2014-04-20

Cassandra with Node.js and Arduino

Intro

This post continues where this post stopped. The Cassandra setup used for this post is more or less the same so please read this post if you are interested in cassandra setup before continuing with the rest of the post.

Arduino

Learning big data stuff is most exciting when the data represents something from the real world and not something generated with a help of big loop and then randomized data in it. To create data for this example I've used the following components:

  1. arduino uno
  2. Photoresistor GL5528 LDR
  3. 10K OHM NTC Thermistor 5mm
  4. 2x 10k resistor
  5. Protoboard
  6. Wires
Couple of this inexpensive components combined with arduino give us a nice big data sensor / generator. Now it might not seem that complicated but sampling any data at a one second level will hit on the cassandra limitations after one month of sampling if not done right, so having a simple arduino setup is fun and motivating way to tackle learning cassandra stuff. For now let's concentrate on the arduino part. The wiring is shown here:


The Arduino sketch will be on the gitHub, so we'll concentrate on the important parts. The light level in this example is read at analog 0. Reading analog values in arduino results in values ranging from 0-1023. We'll define light level as a mapping from 0-1023 into 0-100. Arduino already has a built in function for this called map. Also, I had some trouble in my initial experiments with Arduino serial communication and reading pin values. The data written to the serial port simply got corrupted after a while. I've read a couple of forums on this subject and found out that it actually helps when one delays execution after reading a pin value for 1ms. Also to keep the things as stable as possible we'll pause the execution for 1 second after writing to serial port as shown here:

  int light = map(analogRead(0), 0, 1023, 0, 100);
  delay(1);

    ....

  sprintf(sOut, "%d,%s", light, deblank(sTemp));

  Serial.println(sOut);
  delay(1000);
 


Node.js and Cassandra

Parsing the messages that come from the measuring devices is pretty repetitive stuff that causes pretty ugly code. I've learned that the hard way. To make parsing of this messages as easy as possible I've written a small utility package for parsing the messages that come from the measuring devices and it's available on npm.
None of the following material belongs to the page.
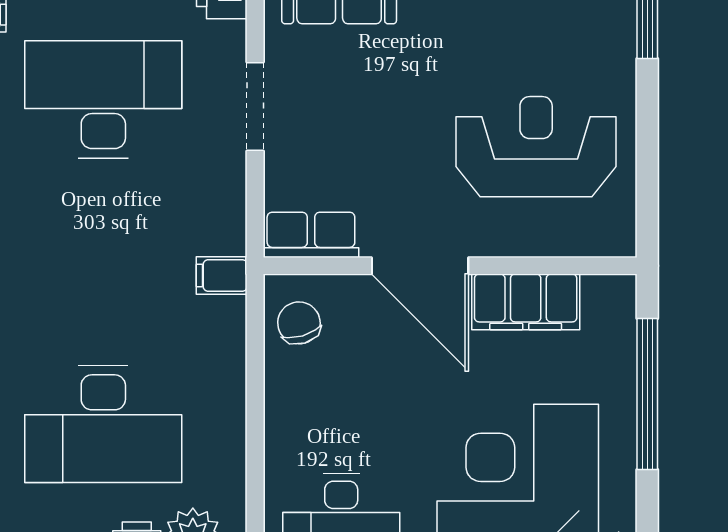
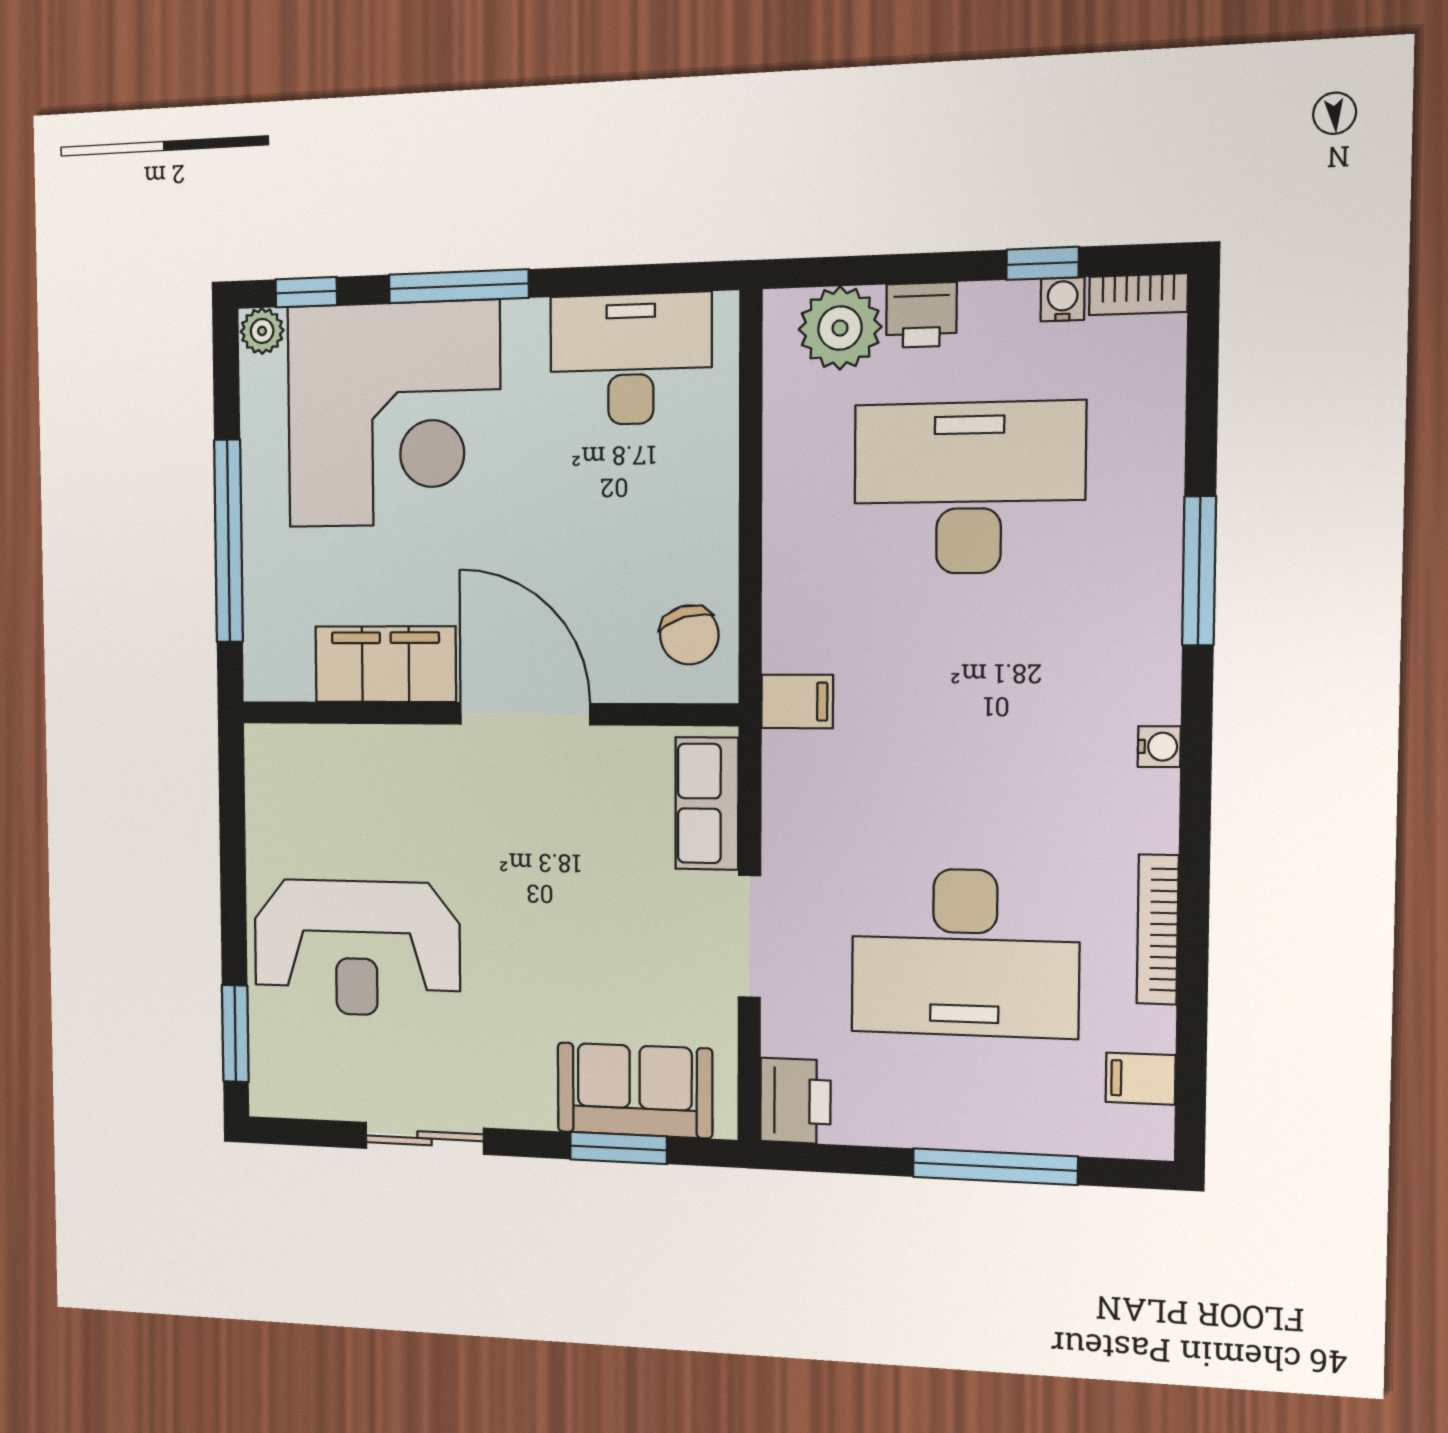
reception desk: (536, 147) -> (356, 948), moved
row of seats: (311, 235) -> (707, 804), moved, turned 90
Using serial ports in node.js doesn't take a lot of steps to setup:

  var serial = require( "serialport" );
  var SerialPort = serial.SerialPort;

  var portName = "/dev/tty.usb-something";

  var sp = new SerialPort(portName, {
      baudrate:9600,
      parser:serial.parsers.readline("\n")
  });

  sp.on("data", function ( data ) {
  var arduinoData = translator.parse(data);
  //...
 

To make the data handling easier and more in accordance with cassandra best practices the readings will be partitioned by date when they were recorded.

  CREATE TABLE room_data (
    day text,
    measurementtime timestamp,
    light int,
    temperature float,
    PRIMARY KEY (day, measurementtime)
  ) WITH CLUSTERING ORDER BY (measurementtime DESC);
 

Also the data will probably be more often fetched for recent time stamps with queries that have limits set on them. To make this fetching easier we've added a clustering statement above. Also to get the current light and temperature level we would just have to run the following query (no where combined with now function):

  SELECT * FROM room_data LIMIT 1;
 

After setting up the cassandra and reading the data from the serial port and parsing the data it's time to write this data into the cassandra. Analyzing the data and doing something useful with it will be in some future posts that I'll make but for now I'll stop with writing the data into cassandra:

  client.execute('INSERT INTO room_data ' + 
   '(day, measurementtime, light, temperature)' + 
   ' VALUES (?, dateof(now()), ?, ?)',
   [
    moment().format('YYYY-MM-DD'),
    arduinoData.light,
    arduinoData.temperature
   ],
   function(err, result) {
    if (err) {
     console.log('insert failed', err);
    }
   }
  );
 

On the fifth line I've used moment.js to format current time into string representation of current date used for partitioning in cassandra. The rest of the code is pretty much the usual sql stuff found in other database environments.

I recorder couple of hours worth of data here. Just in case anybody wants a sneak peak without having to setup everything up. I've exported the data out from cassandra trought cql using this command:

  COPY room_data (day, measurementtime, light, temperature) 
   TO 'room_data.csv';
 

The rest of the example is located on gitHub.